Content starts
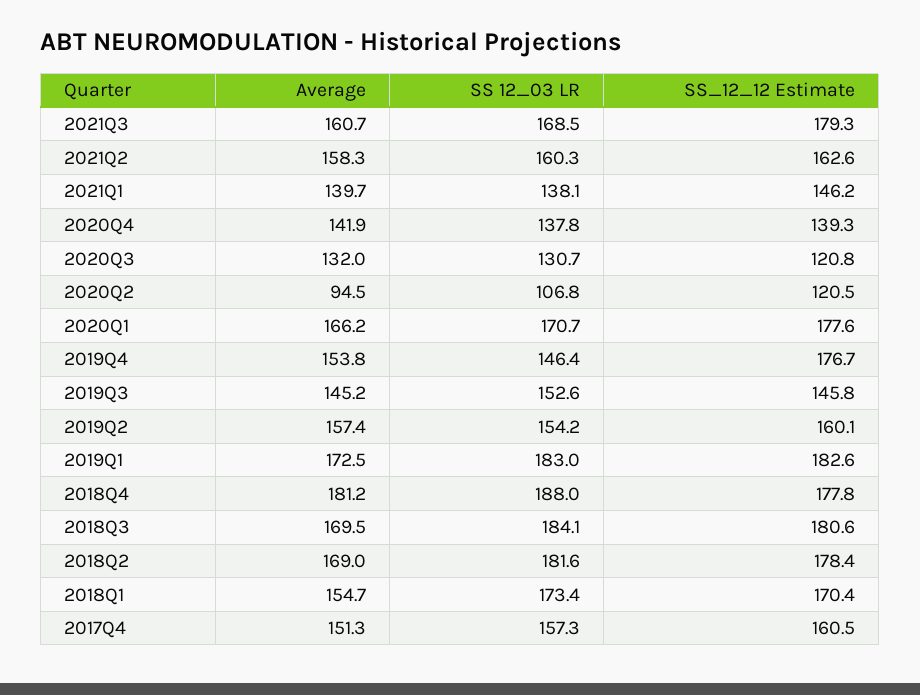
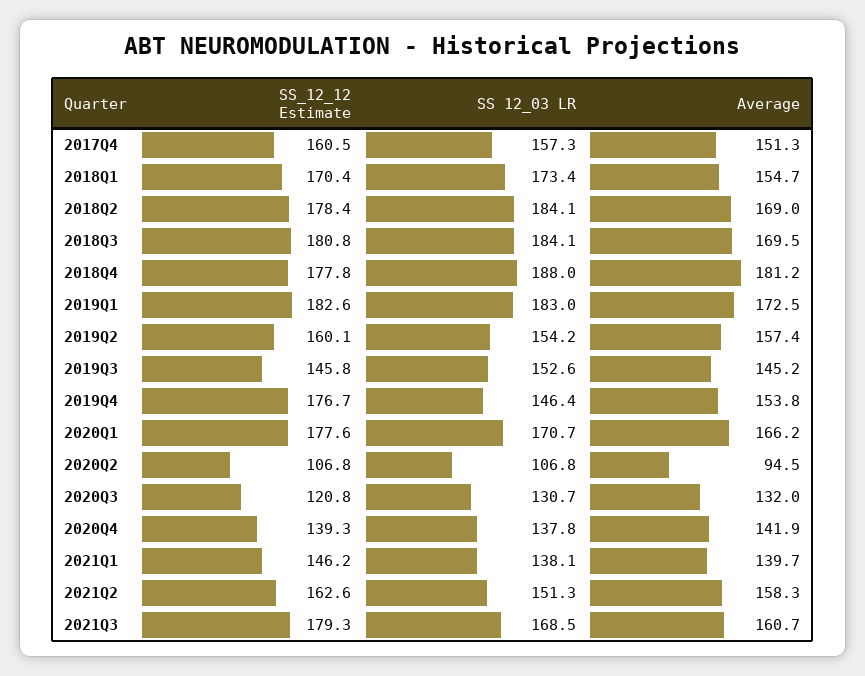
  {
    "Average": {
      "2021Q3": 160.7,
      "2021Q2": 158.3,
      "2021Q1": 139.7,
      "2020Q4": 141.9,
      "2020Q3": 132,
      "2020Q2": 94.5,
      "2020Q1": 166.2,
      "2019Q4": 153.8,
      "2019Q3": 145.2,
      "2019Q2": 157.4,
      "2019Q1": 172.5,
      "2018Q4": 181.2,
      "2018Q3": 169.5,
      "2018Q2": 169,
      "2018Q1": 154.7,
      "2017Q4": 151.3
    },
    "SS 12_03 LR": {
      "2021Q3": 168.5,
-     "2021Q2": 160.3,
+     "2021Q2": 151.3,
      "2021Q1": 138.1,
      "2020Q4": 137.8,
      "2020Q3": 130.7,
      "2020Q2": 106.8,
      "2020Q1": 170.7,
      "2019Q4": 146.4,
      "2019Q3": 152.6,
      "2019Q2": 154.2,
      "2019Q1": 183,
      "2018Q4": 188,
      "2018Q3": 184.1,
-     "2018Q2": 181.6,
+     "2018Q2": 184.1,
      "2018Q1": 173.4,
      "2017Q4": 157.3
    },
    "SS_12_12 Estimate": {
      "2021Q3": 179.3,
      "2021Q2": 162.6,
      "2021Q1": 146.2,
      "2020Q4": 139.3,
      "2020Q3": 120.8,
-     "2020Q2": 120.5,
+     "2020Q2": 106.8,
      "2020Q1": 177.6,
      "2019Q4": 176.7,
      "2019Q3": 145.8,
      "2019Q2": 160.1,
      "2019Q1": 182.6,
      "2018Q4": 177.8,
-     "2018Q3": 180.6,
+     "2018Q3": 180.8,
      "2018Q2": 178.4,
      "2018Q1": 170.4,
      "2017Q4": 160.5
    }
  }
Content ends
ACTIVITY | Reproduce the data exactly as it appears above. Pictures are to be left out.

TASK SOLUTION |
  {
    "Average": {
      "2021Q3": 160.7,
      "2021Q2": 158.3,
      "2021Q1": 139.7,
      "2020Q4": 141.9,
      "2020Q3": 132,
      "2020Q2": 94.5,
      "2020Q1": 166.2,
      "2019Q4": 153.8,
      "2019Q3": 145.2,
      "2019Q2": 157.4,
      "2019Q1": 172.5,
      "2018Q4": 181.2,
      "2018Q3": 169.5,
      "2018Q2": 169,
      "2018Q1": 154.7,
      "2017Q4": 151.3
    },
    "SS 12_03 LR": {
      "2021Q3": 168.5,
-     "2021Q2": 160.3,
+     "2021Q2": 151.3,
      "2021Q1": 138.1,
      "2020Q4": 137.8,
      "2020Q3": 130.7,
      "2020Q2": 106.8,
      "2020Q1": 170.7,
      "2019Q4": 146.4,
      "2019Q3": 152.6,
      "2019Q2": 154.2,
      "2019Q1": 183,
      "2018Q4": 188,
      "2018Q3": 184.1,
-     "2018Q2": 181.6,
+     "2018Q2": 184.1,
      "2018Q1": 173.4,
      "2017Q4": 157.3
    },
    "SS_12_12 Estimate": {
      "2021Q3": 179.3,
      "2021Q2": 162.6,
      "2021Q1": 146.2,
      "2020Q4": 139.3,
      "2020Q3": 120.8,
-     "2020Q2": 120.5,
+     "2020Q2": 106.8,
      "2020Q1": 177.6,
      "2019Q4": 176.7,
      "2019Q3": 145.8,
      "2019Q2": 160.1,
      "2019Q1": 182.6,
      "2018Q4": 177.8,
-     "2018Q3": 180.6,
+     "2018Q3": 180.8,
      "2018Q2": 178.4,
      "2018Q1": 170.4,
      "2017Q4": 160.5
    }
  }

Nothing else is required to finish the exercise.